**Testo:**
::::::

Pubblicato in Gazzetta il decreto che contiene le misure sulla gestione dei casi di positività nelle scuole che innalza le soglie per chiudere le classe in caso di positività, specialmente nelle scuole frequentate dai più piccoli.
Se l’intento di limitare i casi di chiusura delle scuole è condivisibile, non lo è affatto il metodo scelto.
D’ora in poi, infatti, oltre un certo numero di positivi (4 alla primaria e 2 nelle secondarie) finiranno a casa gli studenti e le studentesse privi del green pass rafforzato, mentre gli altri potranno continuare a frequentare la scuola.
Secondo il ministro Bianchi, la ratio che ha mosso il provvedimento è la necessità della scuola in presenza e la volontà del governo di “indicare la strada” verso la vaccinazione.
Una punizione quindi, non certo l’esigenza di tutelare i fragili o garantire una maggiore sicurezza nelle scuole, altrimenti non si spiegherebbe perché la soglia per finire in DDI (Didattica Digitale Integrata) sia di tre studenti nelle scuole secondarie e ben cinque nelle scuole primarie, nelle scuole dell’infanzia e nei nidi, dove i vaccinati non ci sono (per ragioni di età) o sono ancora in numero ridotto e dove, fino al compimento dei 6 anni, non sono previsti dispositivi di protezione né il distanziamento.
Sicurezza inesistente per bambini, bambine e docenti, quindi, fino alle scuole secondarie, dove per finire in DDI bastano 2 casi, nonostante ci si trovi nella fascia d’età in cui la vaccinazione ha percentuali più alte: qual è il criterio scientifico che ha portato a questa decisione?

::::::

**Dati di structure-from-motion:**
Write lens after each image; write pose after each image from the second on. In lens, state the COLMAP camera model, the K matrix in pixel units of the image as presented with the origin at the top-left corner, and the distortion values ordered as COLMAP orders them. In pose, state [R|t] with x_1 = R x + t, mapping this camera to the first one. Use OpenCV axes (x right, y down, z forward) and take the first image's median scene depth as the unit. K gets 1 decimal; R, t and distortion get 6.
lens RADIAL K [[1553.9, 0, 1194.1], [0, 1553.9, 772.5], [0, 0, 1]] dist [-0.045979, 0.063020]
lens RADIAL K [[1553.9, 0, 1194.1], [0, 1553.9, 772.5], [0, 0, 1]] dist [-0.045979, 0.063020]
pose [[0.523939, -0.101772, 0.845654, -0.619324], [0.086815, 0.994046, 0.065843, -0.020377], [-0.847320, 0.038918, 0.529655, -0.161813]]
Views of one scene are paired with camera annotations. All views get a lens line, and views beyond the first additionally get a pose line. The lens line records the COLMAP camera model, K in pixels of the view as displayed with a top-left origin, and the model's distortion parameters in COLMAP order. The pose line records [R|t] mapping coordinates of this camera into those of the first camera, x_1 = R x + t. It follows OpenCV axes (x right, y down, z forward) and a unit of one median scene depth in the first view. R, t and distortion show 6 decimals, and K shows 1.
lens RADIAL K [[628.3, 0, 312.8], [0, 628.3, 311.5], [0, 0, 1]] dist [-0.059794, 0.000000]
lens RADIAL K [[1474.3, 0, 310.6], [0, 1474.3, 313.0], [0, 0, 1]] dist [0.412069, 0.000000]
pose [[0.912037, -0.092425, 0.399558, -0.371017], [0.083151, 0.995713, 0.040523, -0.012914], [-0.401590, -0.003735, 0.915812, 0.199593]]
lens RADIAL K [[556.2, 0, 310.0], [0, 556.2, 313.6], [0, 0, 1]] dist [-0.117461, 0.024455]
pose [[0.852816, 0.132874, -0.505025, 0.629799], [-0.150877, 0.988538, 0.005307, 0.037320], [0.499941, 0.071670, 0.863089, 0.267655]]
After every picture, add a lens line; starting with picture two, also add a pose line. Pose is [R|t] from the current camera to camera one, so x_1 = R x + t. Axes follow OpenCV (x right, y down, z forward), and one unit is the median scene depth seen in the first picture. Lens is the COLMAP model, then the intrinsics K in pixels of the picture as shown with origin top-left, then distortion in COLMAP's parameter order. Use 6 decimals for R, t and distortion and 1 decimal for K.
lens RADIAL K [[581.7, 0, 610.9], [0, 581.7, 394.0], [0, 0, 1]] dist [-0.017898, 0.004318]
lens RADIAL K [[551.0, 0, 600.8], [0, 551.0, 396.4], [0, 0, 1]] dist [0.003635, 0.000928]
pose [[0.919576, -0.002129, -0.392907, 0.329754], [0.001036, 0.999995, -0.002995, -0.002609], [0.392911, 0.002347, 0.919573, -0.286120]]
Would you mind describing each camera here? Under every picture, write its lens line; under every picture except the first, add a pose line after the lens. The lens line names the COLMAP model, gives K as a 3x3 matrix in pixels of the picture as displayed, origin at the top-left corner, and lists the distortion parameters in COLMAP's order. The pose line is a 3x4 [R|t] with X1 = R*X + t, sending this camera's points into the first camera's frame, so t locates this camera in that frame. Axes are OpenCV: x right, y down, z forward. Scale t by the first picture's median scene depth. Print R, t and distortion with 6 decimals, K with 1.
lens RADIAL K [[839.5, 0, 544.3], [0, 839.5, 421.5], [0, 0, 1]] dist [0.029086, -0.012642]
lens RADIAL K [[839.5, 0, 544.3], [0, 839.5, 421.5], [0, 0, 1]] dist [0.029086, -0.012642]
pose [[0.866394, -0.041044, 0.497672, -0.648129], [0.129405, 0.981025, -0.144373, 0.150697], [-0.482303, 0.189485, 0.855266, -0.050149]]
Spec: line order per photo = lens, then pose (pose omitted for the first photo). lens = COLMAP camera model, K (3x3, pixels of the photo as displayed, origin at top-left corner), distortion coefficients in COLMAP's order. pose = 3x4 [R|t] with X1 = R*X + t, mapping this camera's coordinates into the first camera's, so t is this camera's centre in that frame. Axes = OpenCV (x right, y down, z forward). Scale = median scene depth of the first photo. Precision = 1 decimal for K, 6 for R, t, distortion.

::::::

**Esercizi:**
**a)** Elenca tutti i tipi di scuola che compaiono nel testo sul decreto.
**b)** Ricopia dal testo sul decreto il passo che comincia con "D’ora in poi, infatti, oltre" e va avanti fino a "verso la vaccinazione.".

**Soluzioni:**
**a)**
scuole primarie
scuole secondarie
scuole dell'infanzia
nidi

**b)**
D’ora in poi, infatti, oltre un certo numero di positivi (4 alla primaria e 2 nelle secondarie) finiranno a casa gli studenti e le studentesse privi del green pass rafforzato, mentre gli altri potranno continuare a frequentare la scuola.
Secondo il ministro Bianchi, la ratio che ha mosso il provvedimento è la necessità della scuola in presenza e la volontà del governo di “indicare la strada” verso la vaccinazione.